ACES - Aerolineas Centrales de Colombia - was formed in August 1971 with regional scheduled services starting in February 1972 from Medellin. First services were with Saunders-ST-27, modified Herons, flying to Bogota. By 1976 further domestic services to smaller destinations were also being flown and DHC-6 Twin Otters were purchased for this operation.
1981 saw the introduction of jets: Boeing 727-100s. They allowed for longer routes to be flown.
In 1987 the modified Herons were replaced by Fokker F-27s.

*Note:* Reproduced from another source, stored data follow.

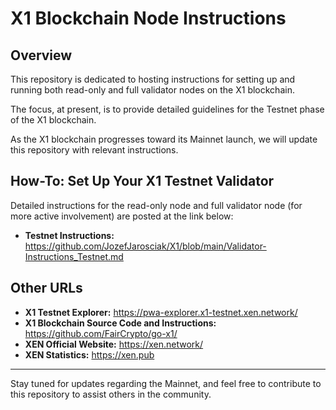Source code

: # X1 Blockchain Node Instructions

## Overview

This repository is dedicated to hosting instructions for setting up and running both read-only and full validator nodes on the X1 blockchain. 

The focus, at present, is to provide detailed guidelines for the Testnet phase of the X1 blockchain.

As the X1 blockchain progresses toward its Mainnet launch, we will update this repository with relevant instructions.


## How-To: Set Up Your X1 Testnet Validator 
Detailed instructions for the read-only node and full validator node (for more active involvement) are posted at the link below:

- **Testnet Instructions:** https://github.com/JozefJarosciak/X1/blob/main/Validator-Instructions_Testnet.md


## Other URLs

- **X1 Testnet Explorer:** https://pwa-explorer.x1-testnet.xen.network/
- **X1 Blockchain Source Code and Instructions:** https://github.com/FairCrypto/go-x1/
- **XEN Official Website:** https://xen.network/
- **XEN Statistics:** https://xen.pub

---

Stay tuned for updates regarding the Mainnet, and feel free to contribute to this repository to assist others in the community.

1991 saw a complete fleet change put into action to support the now wide domestic route network. The Fokker Friendships were replaced with modern ATR 42 twins and the aging series 100 Boeing 727s were replaced with newer series 200Advanced types, with further 727s being leased in the mid 1990s.
ACES Colombia took on freight services from the mid 1990s when the airline won postal contracts. Toward the end of the 1990s Airbus A320 jets were leased to replace the now aging 727s and a new livery was introduced with them.

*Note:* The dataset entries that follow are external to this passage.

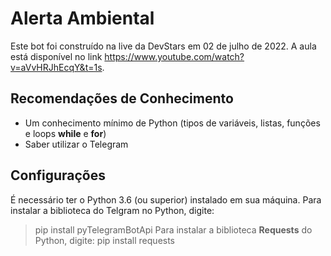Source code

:# Alerta Ambiental

Este bot foi construído na live da DevStars em 02 de julho de 2022. A aula está disponível no link https://www.youtube.com/watch?v=aVvHRJhEcqY&t=1s. 

## Recomendações de Conhecimento

- Um conhecimento mínimo de Python (tipos de variáveis, listas, funções e loops __while__ e __for__)
- Saber utilizar o Telegram

## Configurações
É necessário ter o Python 3.6 (ou superior) instalado em sua máquina. Para instalar a biblioteca do Telgram no Python, digite:
> pip install pyTelegramBotApi
Para instalar a biblioteca __Requests__ do Python, digite:
> pip install requests
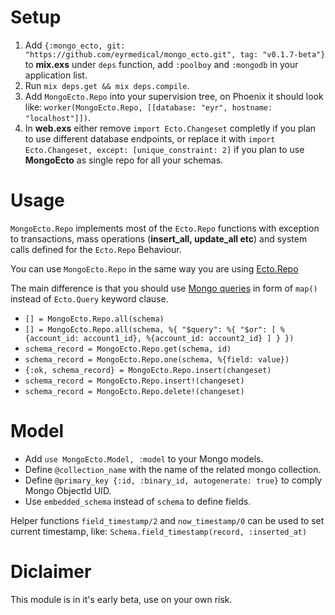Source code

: # Setup
1. Add `{:mongo_ecto, git: "https://github.com/eyrmedical/mongo_ecto.git", tag: "v0.1.7-beta"}` to **mix.exs** under `deps` function, add `:poolboy` and `:mongodb` in your application list.
2. Run `mix deps.get && mix deps.compile`.
3. Add `MongoEcto.Repo` into your supervision tree, on Phoenix it should look like: `worker(MongoEcto.Repo, [[database: "eyr", hostname: "localhost"]])`.
4. In **web.exs** either remove `import Ecto.Changeset` completly if you plan to use different database endpoints, or replace it with `import Ecto.Changeset, except: [unique_constraint: 2]` if you plan to use **MongoEcto** as single repo for all your schemas.

# Usage
`MongoEcto.Repo` implements most of the `Ecto.Repo` functions with exception to transactions, mass operations (**insert_all, update_all etc**) and system calls defined for the `Ecto.Repo` Behaviour.

You can use `MongoEcto.Repo` in the same way you are using [Ecto.Repo](https://hexdocs.pm/ecto/Ecto.Repo.html)

The main difference is that you should use [Mongo queries](https://docs.mongodb.com/v3.2/tutorial/query-documents/) in form of `map()` instead of `Ecto.Query` keyword clause.

* `[] = MongoEcto.Repo.all(schema)`
* `[] = MongoEcto.Repo.all(schema, %{
    "$query": %{
        "$or": [
            %{account_id: account1_id},
            %{account_id: account2_id}
        ]
    }
})`
* `schema_record = MongoEcto.Repo.get(schema, id)`
* `schema_record = MongoEcto.Repo.one(schema, %{field: value})`
* `{:ok, schema_record} = MongoEcto.Repo.insert(changeset)`
* `schema_record = MongoEcto.Repo.insert!(changeset)`
* `schema_record = MongoEcto.Repo.delete!(changeset)`

# Model
* Add `use MongoEcto.Model, :model` to your Mongo models.
* Define `@collection_name` with the name of the related mongo collection.
* Define `@primary_key {:id, :binary_id, autogenerate: true}` to comply Mongo ObjectId UID.
* Use `embedded_schema` instead of `schema` to define fields.

Helper functions `field_timestamp/2` and `now_timestamp/0` can be used to set current timestamp, like: `Schema.field_timestamp(record, :inserted_at)`

# Diclaimer
This module is in it's early beta, use on your own risk.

During 2002 a merger with Avianca took place: Alianza Summa became the new name for AVIANCA, SAM, & Aces (Colombia) with the aim to cooperate, to fight foreign competion and declining traffic. Summa, made up by ACES, Avianca and the smaller SAM, was owned 50-50 by Colombia's National Coffee Federation and magnate Julio Mario Santo Domingo. The group was formed in an agreement between the federation, which owned ACES, and Santo Domingo, who controlled Avianca and SAM.

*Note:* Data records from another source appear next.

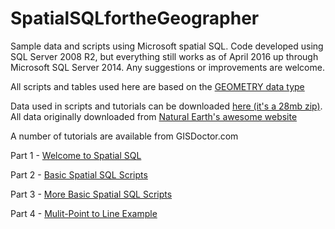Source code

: # SpatialSQLfortheGeographer
Sample data and scripts using Microsoft spatial SQL. Code developed using SQL Server 2008 R2, but everything still works as of April 2016 up through Microsoft SQL Server 2014. Any suggestions or improvements are welcome.

All scripts and tables used here are based on the <a href="https://msdn.microsoft.com/en-us/library/cc280487.aspx">GEOMETRY data type</a>

Data used in scripts and tutorials can be downloaded <a href="http://www.benjaminspaulding.com/downloads/Tutorial_Spatial_Data.zip">here (it's a 28mb zip)</a>.  All data originally downloaded from <a href="http://www.naturalearthdata.com/">Natural Earth's awesome website</a>

A number of tutorials are available from GISDoctor.com

Part 1 - <a href="http://www.benjaminspaulding.com/2011/11/15/spatial-sql-geographer-part-1-spatial-sql/">Welcome to Spatial SQL</a>

Part 2 - <a href ="http://www.benjaminspaulding.com/2011/11/21/spatial-sql-geographer-%E2%80%93-part-2-%E2%80%93-basic-spatial-sql-scripts/">Basic Spatial SQL Scripts</a>

Part 3 - <a href ="http://www.benjaminspaulding.com/2012/01/30/spatial-sql-geographer-%E2%80%93-part-3-%E2%80%93-basic-spatial-sql-scripts/">More Basic Spatial SQL Scripts</a>

Part 4 - <a href ="http://www.benjaminspaulding.com/2013/05/07/spatial-sql-multi-point-line/">Mulit-Point to Line Example</a>


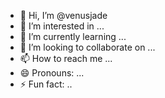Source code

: - 👋 Hi, I’m @venusjade
- 👀 I’m interested in ...
- 🌱 I’m currently learning ...
- 💞️ I’m looking to collaborate on ...
- 📫 How to reach me ...
- 😄 Pronouns: ...
- ⚡ Fun fact: ..

<!---
venusjade/venusjade is a ✨ special ✨ repository because its `README.md` (this file) appears on your GitHub profile.
You can click the Preview link to take a look at your changes.
--->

09Jun03: Colombia's Aces airline is returning 8 short-range 47-seat ATR-42 propeller aircraft to leasing companies under parent group Alianza Summa's broad reorganization plan, Summa announced.
ACES' fleet had shriveled to 5 planes from 17 by the time operations were suspended. The airline lost $9 million in the first four months of the year, taking its liabilities to $76 million at the end of April 2003.